Records from a collection:

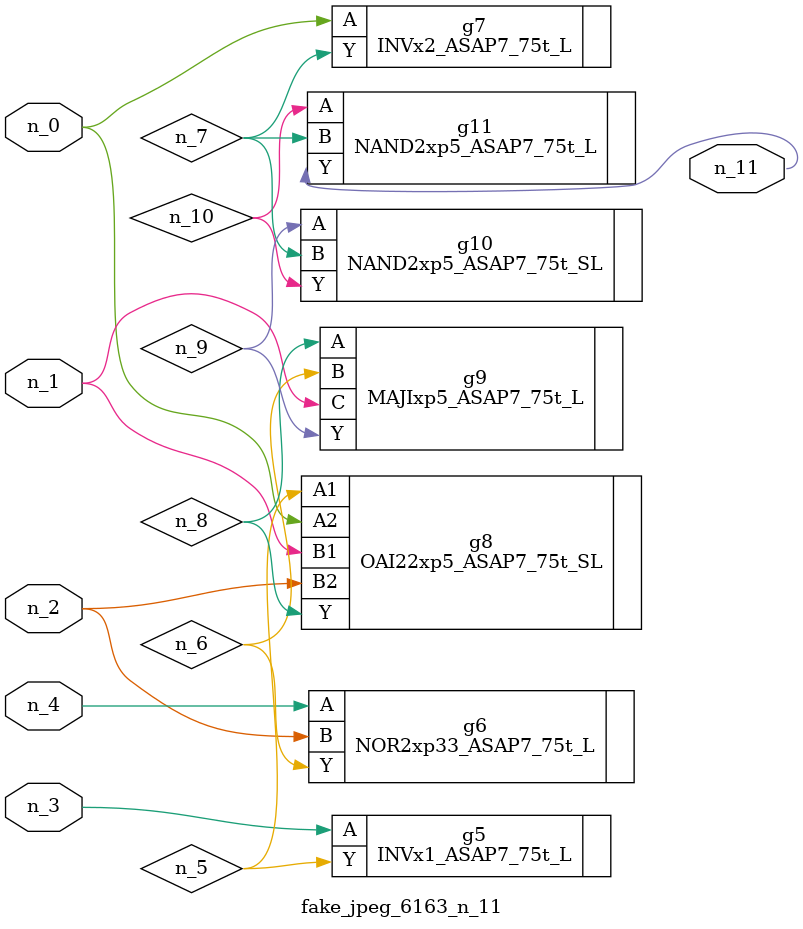
<source format=v>
module fake_jpeg_6163_n_11 (n_3, n_2, n_1, n_0, n_4, n_11);

input n_3;
input n_2;
input n_1;
input n_0;
input n_4;

output n_11;

wire n_10;
wire n_8;
wire n_9;
wire n_6;
wire n_5;
wire n_7;

INVx1_ASAP7_75t_L g5 ( 
.A(n_3),
.Y(n_5)
);

NOR2xp33_ASAP7_75t_L g6 ( 
.A(n_4),
.B(n_2),
.Y(n_6)
);

INVx2_ASAP7_75t_L g7 ( 
.A(n_0),
.Y(n_7)
);

OAI22xp5_ASAP7_75t_SL g8 ( 
.A1(n_5),
.A2(n_0),
.B1(n_1),
.B2(n_2),
.Y(n_8)
);

MAJIxp5_ASAP7_75t_L g9 ( 
.A(n_8),
.B(n_6),
.C(n_1),
.Y(n_9)
);

NAND2xp5_ASAP7_75t_SL g10 ( 
.A(n_9),
.B(n_7),
.Y(n_10)
);

NAND2xp5_ASAP7_75t_L g11 ( 
.A(n_10),
.B(n_7),
.Y(n_11)
);


endmodule
</source>
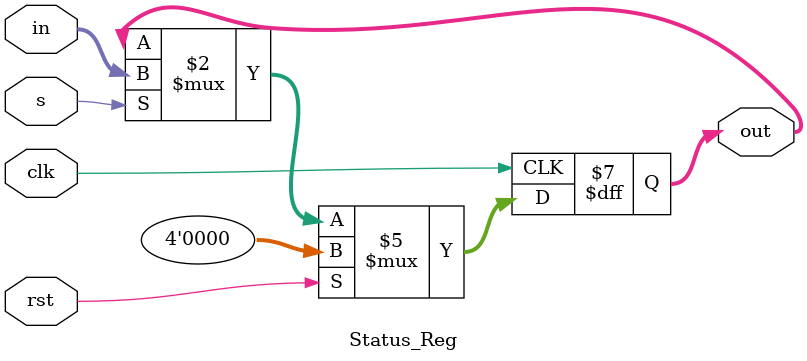
<source format=v>
`timescale 1ps/1ps
module Status_Reg(input clk,input rst,input s,input [3:0]in,output reg [3:0]out);
	
	always@(negedge clk)
	begin
		if(rst)
            out <= {4'b0};
		else if(s)
            out <= in;
	end
	
endmodule


</source>
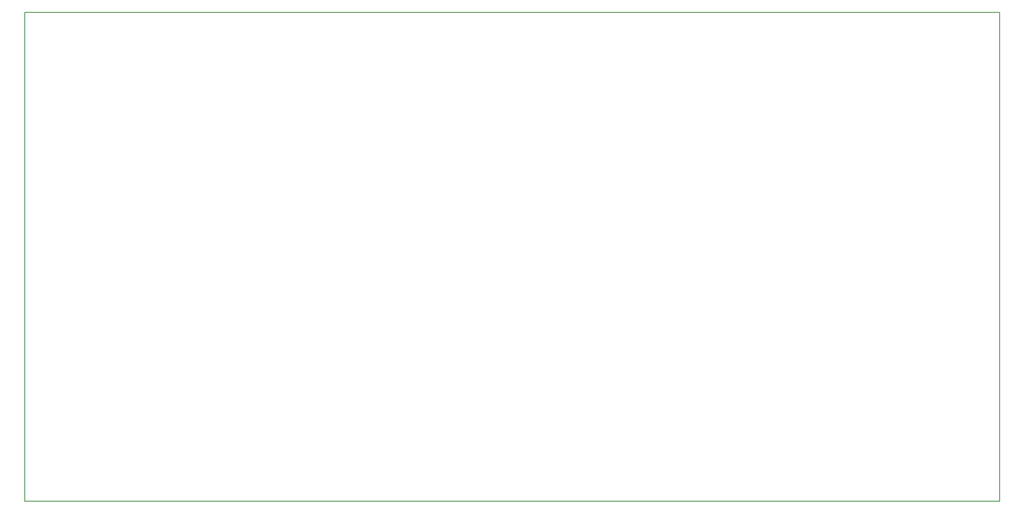
<source format=gbr>
G04 #@! TF.FileFunction,Profile,NP*
%FSLAX46Y46*%
G04 Gerber Fmt 4.6, Leading zero omitted, Abs format (unit mm)*
G04 Created by KiCad (PCBNEW 4.0.7) date 05/05/18 08:32:39*
%MOMM*%
%LPD*%
G01*
G04 APERTURE LIST*
%ADD10C,0.100000*%
%ADD11C,0.150000*%
G04 APERTURE END LIST*
D10*
D11*
X44450000Y-146050000D02*
X44450000Y-45720000D01*
X244475000Y-146050000D02*
X44450000Y-146050000D01*
X244475000Y-45720000D02*
X244475000Y-146050000D01*
X44450000Y-45720000D02*
X244475000Y-45720000D01*
M02*

</source>
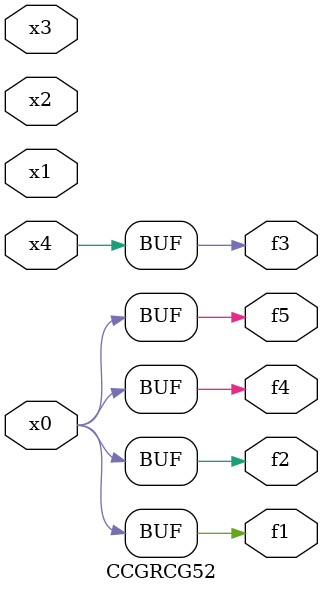
<source format=v>
module CCGRCG52(
	input x0, x1, x2, x3, x4,
	output f1, f2, f3, f4, f5
);
	assign f1 = x0;
	assign f2 = x0;
	assign f3 = x4;
	assign f4 = x0;
	assign f5 = x0;
endmodule

</source>
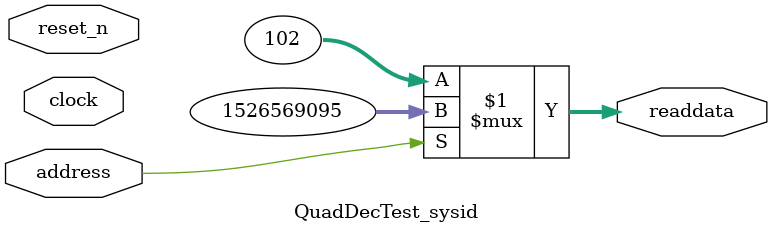
<source format=v>

`timescale 1ns / 1ps
// synthesis translate_on

// turn off superfluous verilog processor warnings 
// altera message_level Level1 
// altera message_off 10034 10035 10036 10037 10230 10240 10030 

module QuadDecTest_sysid (
               // inputs:
                address,
                clock,
                reset_n,

               // outputs:
                readdata
             )
;

  output  [ 31: 0] readdata;
  input            address;
  input            clock;
  input            reset_n;

  wire    [ 31: 0] readdata;
  //control_slave, which is an e_avalon_slave
  assign readdata = address ? 1526569095 : 102;

endmodule




</source>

=== Problem description ===
Exact copies of all the entries, without any pictures, are what the answer must contain.

=== Task solution ===
<source format=v>
module fake_jpeg_6163_n_11 (n_3, n_2, n_1, n_0, n_4, n_11);

input n_3;
input n_2;
input n_1;
input n_0;
input n_4;

output n_11;

wire n_10;
wire n_8;
wire n_9;
wire n_6;
wire n_5;
wire n_7;

INVx1_ASAP7_75t_L g5 ( 
.A(n_3),
.Y(n_5)
);

NOR2xp33_ASAP7_75t_L g6 ( 
.A(n_4),
.B(n_2),
.Y(n_6)
);

INVx2_ASAP7_75t_L g7 ( 
.A(n_0),
.Y(n_7)
);

OAI22xp5_ASAP7_75t_SL g8 ( 
.A1(n_5),
.A2(n_0),
.B1(n_1),
.B2(n_2),
.Y(n_8)
);

MAJIxp5_ASAP7_75t_L g9 ( 
.A(n_8),
.B(n_6),
.C(n_1),
.Y(n_9)
);

NAND2xp5_ASAP7_75t_SL g10 ( 
.A(n_9),
.B(n_7),
.Y(n_10)
);

NAND2xp5_ASAP7_75t_L g11 ( 
.A(n_10),
.B(n_7),
.Y(n_11)
);


endmodule
</source>
<source format=v>
`timescale 1ps/1ps
module Status_Reg(input clk,input rst,input s,input [3:0]in,output reg [3:0]out);
	
	always@(negedge clk)
	begin
		if(rst)
            out <= {4'b0};
		else if(s)
            out <= in;
	end
	
endmodule


</source>
<source format=gbr>
G04 #@! TF.FileFunction,Profile,NP*
%FSLAX46Y46*%
G04 Gerber Fmt 4.6, Leading zero omitted, Abs format (unit mm)*
G04 Created by KiCad (PCBNEW 4.0.7) date 05/05/18 08:32:39*
%MOMM*%
%LPD*%
G01*
G04 APERTURE LIST*
%ADD10C,0.100000*%
%ADD11C,0.150000*%
G04 APERTURE END LIST*
D10*
D11*
X44450000Y-146050000D02*
X44450000Y-45720000D01*
X244475000Y-146050000D02*
X44450000Y-146050000D01*
X244475000Y-45720000D02*
X244475000Y-146050000D01*
X44450000Y-45720000D02*
X244475000Y-45720000D01*
M02*

</source>
<source format=v>
module CCGRCG52(
	input x0, x1, x2, x3, x4,
	output f1, f2, f3, f4, f5
);
	assign f1 = x0;
	assign f2 = x0;
	assign f3 = x4;
	assign f4 = x0;
	assign f5 = x0;
endmodule

</source>
<source format=v>

`timescale 1ns / 1ps
// synthesis translate_on

// turn off superfluous verilog processor warnings 
// altera message_level Level1 
// altera message_off 10034 10035 10036 10037 10230 10240 10030 

module QuadDecTest_sysid (
               // inputs:
                address,
                clock,
                reset_n,

               // outputs:
                readdata
             )
;

  output  [ 31: 0] readdata;
  input            address;
  input            clock;
  input            reset_n;

  wire    [ 31: 0] readdata;
  //control_slave, which is an e_avalon_slave
  assign readdata = address ? 1526569095 : 102;

endmodule




</source>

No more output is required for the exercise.